KHYRSİS -Yaa? Sevgiyi böyle şeyler mi gösterir yalnız?
AMPELİS -Ateşli bir sevgiyi yalnız bunlar gösterir, ötekiler, öpücük gibi, gözyaşı gibi, ikide bir uğramak gibi şeyler, daha yeni başlamış, büyüyen bir sevdanın işidir, ama sevdanın bütün ateşi kıskançlıktadır. Dediğin gibi Gorgias seni tokatlıyor, kıskanıyorsa sevin sen, hep böyle olmasına dua et. (...) Demophantos yok mu... Benim oynaşımdı o; bana beş drakhme’den fazla verdiği olmazdı, sözünü de geçirmek isterdi. Ama, Khrysis, onun bana sevgisi, derin bir sevgi değildi; ne içini çeker, ne ağlar, ne de gece yarısında çıkıp geldiği olurdu.

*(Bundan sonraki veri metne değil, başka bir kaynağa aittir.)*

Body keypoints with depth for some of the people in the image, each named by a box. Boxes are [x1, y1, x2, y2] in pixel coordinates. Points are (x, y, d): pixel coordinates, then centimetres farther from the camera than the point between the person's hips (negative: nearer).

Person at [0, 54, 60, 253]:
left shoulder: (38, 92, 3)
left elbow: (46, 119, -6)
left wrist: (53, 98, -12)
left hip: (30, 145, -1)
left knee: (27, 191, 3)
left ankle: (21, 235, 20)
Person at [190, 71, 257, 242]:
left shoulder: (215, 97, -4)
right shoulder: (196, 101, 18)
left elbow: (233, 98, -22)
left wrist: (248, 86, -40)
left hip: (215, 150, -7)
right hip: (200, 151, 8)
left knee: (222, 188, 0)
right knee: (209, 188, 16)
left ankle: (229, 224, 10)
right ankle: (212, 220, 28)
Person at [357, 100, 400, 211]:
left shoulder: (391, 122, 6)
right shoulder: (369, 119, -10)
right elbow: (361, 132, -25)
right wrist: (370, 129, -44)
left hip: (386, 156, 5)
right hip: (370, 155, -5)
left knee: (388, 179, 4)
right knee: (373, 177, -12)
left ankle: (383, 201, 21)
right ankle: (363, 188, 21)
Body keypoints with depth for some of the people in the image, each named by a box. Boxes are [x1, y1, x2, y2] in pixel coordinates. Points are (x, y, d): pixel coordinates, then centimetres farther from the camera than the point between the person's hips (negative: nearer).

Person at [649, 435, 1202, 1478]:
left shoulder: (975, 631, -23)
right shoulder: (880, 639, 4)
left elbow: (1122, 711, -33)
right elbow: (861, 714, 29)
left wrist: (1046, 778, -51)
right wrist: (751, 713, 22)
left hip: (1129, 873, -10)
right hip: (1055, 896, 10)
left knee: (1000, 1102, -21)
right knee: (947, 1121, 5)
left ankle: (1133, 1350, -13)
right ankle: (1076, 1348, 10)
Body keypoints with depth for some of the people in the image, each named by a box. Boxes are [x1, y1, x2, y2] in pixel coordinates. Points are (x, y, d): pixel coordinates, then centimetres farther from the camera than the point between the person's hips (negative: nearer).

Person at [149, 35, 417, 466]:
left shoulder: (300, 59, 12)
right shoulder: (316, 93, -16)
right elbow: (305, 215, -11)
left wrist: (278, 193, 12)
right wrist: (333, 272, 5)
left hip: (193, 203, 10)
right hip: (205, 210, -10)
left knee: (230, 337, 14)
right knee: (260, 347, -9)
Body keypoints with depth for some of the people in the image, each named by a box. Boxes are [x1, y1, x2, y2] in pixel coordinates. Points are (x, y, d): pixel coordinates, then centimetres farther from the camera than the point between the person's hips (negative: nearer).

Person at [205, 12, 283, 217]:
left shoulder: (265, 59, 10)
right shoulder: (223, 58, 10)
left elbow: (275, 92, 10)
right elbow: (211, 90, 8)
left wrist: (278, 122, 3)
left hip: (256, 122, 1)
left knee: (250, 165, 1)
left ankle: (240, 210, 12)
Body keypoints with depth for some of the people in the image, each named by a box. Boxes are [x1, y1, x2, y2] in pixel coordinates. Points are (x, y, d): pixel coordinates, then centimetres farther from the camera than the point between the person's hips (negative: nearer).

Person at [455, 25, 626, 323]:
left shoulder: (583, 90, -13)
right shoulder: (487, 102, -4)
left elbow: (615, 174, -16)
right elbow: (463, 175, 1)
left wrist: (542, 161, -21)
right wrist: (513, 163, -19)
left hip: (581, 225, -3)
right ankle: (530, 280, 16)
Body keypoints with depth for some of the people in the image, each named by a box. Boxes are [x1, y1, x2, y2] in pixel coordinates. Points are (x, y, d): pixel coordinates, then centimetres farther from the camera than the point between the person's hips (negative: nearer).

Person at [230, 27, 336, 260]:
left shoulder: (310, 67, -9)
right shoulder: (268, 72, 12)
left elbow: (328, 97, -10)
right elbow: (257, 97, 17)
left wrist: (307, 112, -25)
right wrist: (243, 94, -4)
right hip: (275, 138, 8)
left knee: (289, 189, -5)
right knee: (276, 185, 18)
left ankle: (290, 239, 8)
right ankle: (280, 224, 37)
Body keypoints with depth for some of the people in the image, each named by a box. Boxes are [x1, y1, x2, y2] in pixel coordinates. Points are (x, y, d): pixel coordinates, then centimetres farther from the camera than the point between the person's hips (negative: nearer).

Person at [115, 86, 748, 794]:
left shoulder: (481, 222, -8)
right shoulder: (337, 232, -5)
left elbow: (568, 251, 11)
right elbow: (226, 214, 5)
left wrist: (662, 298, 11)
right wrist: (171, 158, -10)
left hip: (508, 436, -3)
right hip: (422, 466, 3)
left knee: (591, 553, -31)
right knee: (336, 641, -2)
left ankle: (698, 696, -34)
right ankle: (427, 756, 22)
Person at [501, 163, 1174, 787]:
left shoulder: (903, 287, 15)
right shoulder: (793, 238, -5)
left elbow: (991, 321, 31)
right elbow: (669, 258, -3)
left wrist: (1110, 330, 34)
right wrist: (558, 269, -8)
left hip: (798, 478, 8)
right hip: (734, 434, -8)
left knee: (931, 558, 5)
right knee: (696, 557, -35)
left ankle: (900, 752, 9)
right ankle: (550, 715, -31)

Binde bir gecelik kalırdı.
Bir gün baktım ki geliyor, hemen suratına kapıyı kapayıverdim; içeride ressam Kallides vardı, bana tam on drakhme göndermişti. Demophantos önce epey sövgüler savurup gitti. Birkaç gün geçti, bir adam gönderip çağırtmadım. Kallides gene bana uğramıştı; Demophantos yavaş yavaş kızışmış, benim vefasızlığıma içerlemeye başlamış. Kapının açılmasını kollamış, geliverdi. Ağladı, dövdü, öldüreceğim dedi, üstümü başımı yırttı, öfkesinden ne yapacağını bilemedi; en sonunda tam bir talanton verdi. O zamana kadar bir talanton’la beni sekiz ay oyalardı. Karısı her yanda benim onu büyüyle çıldırttığımı söylemiş; benim büyüm yalnız kıskançlık. Gorgias’la sen de onu kullan, Khrysis’çiğim.